Text segment =>
Does ControlNet (and other diffusers) only include 1 noise injection per iteration in training loop?

I’m learning about diffusion and I know in paper the denoising u-net in stablediffusion and other similar methods predicts a denoised image one timestep ahead from the current iteration. I was expecting that for each image in each iteration of the training, the noise scheduler would add N different levels of noise to the image so the denoising U-net learns to predict all the different levels of noise for a given image at each step, until training converges. However, by looking at the code and reimplementing it myself outside of the train_controlnet.py train loop example I noticed that at each timestep only 1 level of noise is injected to the images in latent space. Is this understanding correct? Is there any particular reason for designing it this way?
Here’s the code I used (based on the loop from train_controlnet.py to check that indeed there’s only 1 level of corruption added at each iteration, and the denoising u-net also only predicts 1 level of denoising for each image (even if the level it predicts for each image in the same batch may be different due to the randint ):

import torch
from torchvision.utils import save_image
from transformers import CLIPTextModel, CLIPTokenizer
from diffusers import AutoencoderKL, DDPMScheduler, UNet2DConditionModel

# https://huggingface.co/docs/diffusers/training/controlnet
model_id = 'runwayml/stable-diffusion-v1-5'

tokenizer = CLIPTokenizer.from_pretrained(model_id, subfolder='tokenizer')
text_encoder = CLIPTextModel.from_pretrained(model_id, subfolder="text_encoder")
vae = AutoencoderKL.from_pretrained(model_id, subfolder="vae")
noise_scheduler = DDPMScheduler.from_pretrained(model_id, subfolder="scheduler")
unet = UNet2DConditionModel.from_pretrained(model_id, subfolder="unet")

# text
prompts = ['a photograph of an astronaut riding a horse', 'placeholder prompt']
prompts = tokenizer(prompts, padding="max_length", max_length=tokenizer.model_max_length, truncation=True, return_tensors="pt")
print(prompts.input_ids.shape)

encoder_hidden_states = text_encoder(prompts.input_ids)[0]
print(encoder_hidden_states.shape)

img = torch.rand(2, 3, 512, 512)

latents = vae.encode(img).latent_dist.sample() * vae.config.scaling_factor
print(latents.shape)

noise = torch.randn_like(latents)

bsz = latents.shape[0]

timesteps = torch.randint(0, noise_scheduler.config.num_train_timesteps, (bsz,), device=latents.device)

Task list =>
A: In the ControlNet post's code, list every variable that is assigned the result of a `from_pretrained` call.
B: What model ID does the code in the ControlNet post load its components from?
C: Quote the ControlNet post from "encoder_hidden_states = text_encoder(prompts.input_ids)[0]" to "noise = torch.randn_like(latents)".

Stored records =>
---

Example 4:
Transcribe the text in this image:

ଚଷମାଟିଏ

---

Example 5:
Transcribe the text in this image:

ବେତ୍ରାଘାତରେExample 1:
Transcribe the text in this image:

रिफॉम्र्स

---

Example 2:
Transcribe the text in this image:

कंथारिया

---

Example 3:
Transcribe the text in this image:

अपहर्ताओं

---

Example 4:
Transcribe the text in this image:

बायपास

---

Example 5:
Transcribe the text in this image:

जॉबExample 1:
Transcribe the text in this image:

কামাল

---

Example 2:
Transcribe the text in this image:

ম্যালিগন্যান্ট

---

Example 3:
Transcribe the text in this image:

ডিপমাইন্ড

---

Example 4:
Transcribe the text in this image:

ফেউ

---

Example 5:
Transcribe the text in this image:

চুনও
...
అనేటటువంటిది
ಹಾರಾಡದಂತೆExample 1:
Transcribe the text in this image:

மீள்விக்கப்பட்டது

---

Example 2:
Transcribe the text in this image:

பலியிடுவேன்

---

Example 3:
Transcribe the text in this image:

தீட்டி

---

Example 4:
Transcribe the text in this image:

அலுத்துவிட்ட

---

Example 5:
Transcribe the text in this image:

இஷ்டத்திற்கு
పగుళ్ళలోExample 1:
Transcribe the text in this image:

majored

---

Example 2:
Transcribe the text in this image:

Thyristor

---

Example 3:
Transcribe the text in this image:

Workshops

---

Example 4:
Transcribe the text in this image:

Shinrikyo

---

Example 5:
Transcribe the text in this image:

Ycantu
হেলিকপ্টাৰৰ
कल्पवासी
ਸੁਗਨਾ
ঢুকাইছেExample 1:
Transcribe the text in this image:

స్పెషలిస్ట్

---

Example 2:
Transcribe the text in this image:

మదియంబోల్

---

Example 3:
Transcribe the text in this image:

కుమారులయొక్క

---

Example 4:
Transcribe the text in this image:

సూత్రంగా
* * *
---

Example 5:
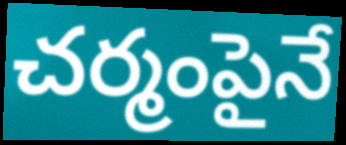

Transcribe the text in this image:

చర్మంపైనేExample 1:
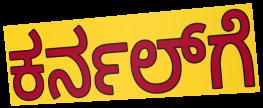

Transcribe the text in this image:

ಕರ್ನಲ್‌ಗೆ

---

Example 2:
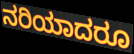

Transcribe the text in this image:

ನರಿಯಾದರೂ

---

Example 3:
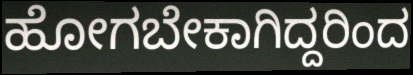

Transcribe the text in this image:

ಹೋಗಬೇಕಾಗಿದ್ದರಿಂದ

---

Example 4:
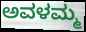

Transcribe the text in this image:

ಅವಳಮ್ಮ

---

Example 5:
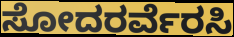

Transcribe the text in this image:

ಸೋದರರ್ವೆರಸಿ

Per-task answers =>
A: tokenizer, text_encoder, vae, noise_scheduler, unet

B: 'runwayml/stable-diffusion-v1-5'

C:
encoder_hidden_states = text_encoder(prompts.input_ids)[0]
print(encoder_hidden_states.shape)

img = torch.rand(2, 3, 512, 512)

latents = vae.encode(img).latent_dist.sample() * vae.config.scaling_factor
print(latents.shape)

noise = torch.randn_like(latents)